__TEXT TO READ__:
● ● ● ● ●
During my brief, enjoyable stay with Carol, she suggested I camp at Seminole Canyon State Park, only a few miles up the road and home to some of North America’s oldest pictographs (dating back to 7000 BC). I was ready for more hiking and less driving, so I pulled in around noon and asked the ranger if there was an available tent site. He laughed, “Yes, you’re the only one here. And likely to be. Our visitor season is November to April. Too hot and windy these days. Take campsite 13. It’s the best protected from the wind.”

Sure enough, up on the hill of designated campsites, only the wind blew for company and it was already a toasty 92. The Canyon Rim trail is listed as only slightly more than six miles, and there was no time to set up a tent or cook dinner, so I backed the car in, emptied my pack of everything but map, water, and wallet, and took off.


The trail isn’t difficult, no real elevation gain or loss, but in early June it is generally hot and windy. A jackrabbit greeted me at the trailhead before sauntering a few yards to the east, probably used to getting a few nuts thrown its way. It’s a good trail, though, and I was the only one traversing it.
● ● ● ● ●
__SET OF TASKS__:
1. Could you copy everything from "During my brief, enjoyable" down to "and took off." in the Seminole Canyon hiking account, renaming "Carol" to "Maren" throughout?
2. How would the Seminole Canyon hiking account go on? Write a continuation that picks up after its final sentence.

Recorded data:
● ● ● ● ●
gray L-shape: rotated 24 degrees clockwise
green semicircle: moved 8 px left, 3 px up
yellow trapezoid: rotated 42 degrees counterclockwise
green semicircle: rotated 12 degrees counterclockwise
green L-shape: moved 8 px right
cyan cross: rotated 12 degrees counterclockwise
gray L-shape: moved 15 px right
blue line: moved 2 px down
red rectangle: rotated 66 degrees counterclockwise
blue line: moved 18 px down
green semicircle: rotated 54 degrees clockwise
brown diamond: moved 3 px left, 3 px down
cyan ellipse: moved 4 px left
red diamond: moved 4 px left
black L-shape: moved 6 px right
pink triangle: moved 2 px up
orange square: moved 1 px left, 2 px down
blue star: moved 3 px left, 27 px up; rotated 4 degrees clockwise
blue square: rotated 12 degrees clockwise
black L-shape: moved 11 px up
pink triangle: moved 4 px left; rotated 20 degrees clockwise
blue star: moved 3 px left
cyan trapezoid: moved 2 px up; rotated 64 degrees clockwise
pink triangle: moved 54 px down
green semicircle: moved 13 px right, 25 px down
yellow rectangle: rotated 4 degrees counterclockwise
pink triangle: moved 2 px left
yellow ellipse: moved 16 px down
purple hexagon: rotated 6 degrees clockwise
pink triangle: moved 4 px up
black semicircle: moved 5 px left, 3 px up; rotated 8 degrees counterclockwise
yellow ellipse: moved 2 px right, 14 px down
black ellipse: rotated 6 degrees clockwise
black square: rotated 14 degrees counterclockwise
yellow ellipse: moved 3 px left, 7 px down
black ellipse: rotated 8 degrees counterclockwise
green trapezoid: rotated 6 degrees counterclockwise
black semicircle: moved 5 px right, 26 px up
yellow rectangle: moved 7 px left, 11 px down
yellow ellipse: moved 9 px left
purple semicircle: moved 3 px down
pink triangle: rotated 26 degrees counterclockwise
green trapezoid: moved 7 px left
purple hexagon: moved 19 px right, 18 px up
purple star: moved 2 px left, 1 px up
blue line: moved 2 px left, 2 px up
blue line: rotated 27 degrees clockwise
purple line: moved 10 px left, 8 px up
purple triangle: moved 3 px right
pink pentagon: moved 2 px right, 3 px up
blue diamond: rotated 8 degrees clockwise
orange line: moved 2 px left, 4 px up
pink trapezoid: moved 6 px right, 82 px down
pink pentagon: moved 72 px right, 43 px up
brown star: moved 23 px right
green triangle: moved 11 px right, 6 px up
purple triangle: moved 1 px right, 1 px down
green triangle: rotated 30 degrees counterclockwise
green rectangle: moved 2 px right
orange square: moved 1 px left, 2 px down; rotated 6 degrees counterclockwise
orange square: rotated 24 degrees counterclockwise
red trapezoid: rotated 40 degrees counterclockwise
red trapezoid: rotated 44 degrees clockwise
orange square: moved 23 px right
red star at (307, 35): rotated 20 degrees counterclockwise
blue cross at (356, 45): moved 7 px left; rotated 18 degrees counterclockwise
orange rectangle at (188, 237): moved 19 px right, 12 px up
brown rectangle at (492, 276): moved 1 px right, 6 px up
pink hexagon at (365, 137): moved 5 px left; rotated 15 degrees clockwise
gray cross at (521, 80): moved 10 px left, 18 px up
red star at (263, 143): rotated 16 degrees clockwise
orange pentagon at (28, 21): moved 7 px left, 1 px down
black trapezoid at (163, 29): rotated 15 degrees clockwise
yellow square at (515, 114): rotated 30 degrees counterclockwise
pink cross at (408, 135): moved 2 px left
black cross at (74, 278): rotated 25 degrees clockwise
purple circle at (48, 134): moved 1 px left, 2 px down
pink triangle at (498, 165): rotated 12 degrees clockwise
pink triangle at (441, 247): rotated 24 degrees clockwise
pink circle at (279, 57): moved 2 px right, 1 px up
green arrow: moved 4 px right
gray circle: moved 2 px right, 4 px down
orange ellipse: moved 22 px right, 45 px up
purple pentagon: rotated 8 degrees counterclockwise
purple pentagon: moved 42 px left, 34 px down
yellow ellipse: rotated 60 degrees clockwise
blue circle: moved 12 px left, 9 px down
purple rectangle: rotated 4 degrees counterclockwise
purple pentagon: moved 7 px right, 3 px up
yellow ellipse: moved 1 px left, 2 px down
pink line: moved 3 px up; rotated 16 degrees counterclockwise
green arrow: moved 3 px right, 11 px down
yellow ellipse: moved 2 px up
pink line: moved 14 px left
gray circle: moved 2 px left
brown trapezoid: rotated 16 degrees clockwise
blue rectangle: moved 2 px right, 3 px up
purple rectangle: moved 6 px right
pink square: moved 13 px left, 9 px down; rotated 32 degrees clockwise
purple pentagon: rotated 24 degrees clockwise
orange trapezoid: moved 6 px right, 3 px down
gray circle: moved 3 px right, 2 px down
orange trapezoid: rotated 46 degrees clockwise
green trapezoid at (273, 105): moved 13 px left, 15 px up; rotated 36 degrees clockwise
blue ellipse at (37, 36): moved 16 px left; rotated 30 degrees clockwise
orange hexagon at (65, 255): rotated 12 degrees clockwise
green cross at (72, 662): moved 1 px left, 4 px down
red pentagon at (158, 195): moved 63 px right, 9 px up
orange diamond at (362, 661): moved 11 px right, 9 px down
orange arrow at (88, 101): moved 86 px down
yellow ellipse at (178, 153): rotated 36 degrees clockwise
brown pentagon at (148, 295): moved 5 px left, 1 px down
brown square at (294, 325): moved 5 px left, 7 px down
● ● ● ● ●
__OUTPUTS__:
1.
During my brief, enjoyable stay with Maren, she suggested I camp at Seminole Canyon State Park, only a few miles up the road and home to some of North America’s oldest pictographs (dating back to 7000 BC). I was ready for more hiking and less driving, so I pulled in around noon and asked the ranger if there was an available tent site. He laughed, “Yes, you’re the only one here. And likely to be. Our visitor season is November to April. Too hot and windy these days. Take campsite 13. It’s the best protected from the wind.”

Sure enough, up on the hill of designated campsites, only the wind blew for company and it was already a toasty 92. The Canyon Rim trail is listed as only slightly more than six miles, and there was no time to set up a tent or cook dinner, so I backed the car in, emptied my pack of everything but map, water, and wallet, and took off.

2.
This is what I had longed for during the Long Island winter: vistas, heat, and time to slowly take them in alone. So when I got to the shelter for the Panther Cave interpretive site, I sat for an hour looking across the canyon at a pictograph in the shape of panther. I also took that hour for a respite from the sun and a little solitude.


I think finally a lasting winter chill thawed inside me. The trail’s half-mile along the Rio Grande melted the remnants.

This bit of heat will be around and start the fires I’ll make in the snow and cold of February. Likely, too, this same bit of heat will lead me outdoors with my layers of winter clothing and microspikes to walk down to the beach. As cold as the ocean wind will be, the experience will stoke this fire.

*     *     *     *     *

I made my way back in time to set up my tent in the evening, driving the stakes in deep to keep the tent from becoming an untethered blue kite.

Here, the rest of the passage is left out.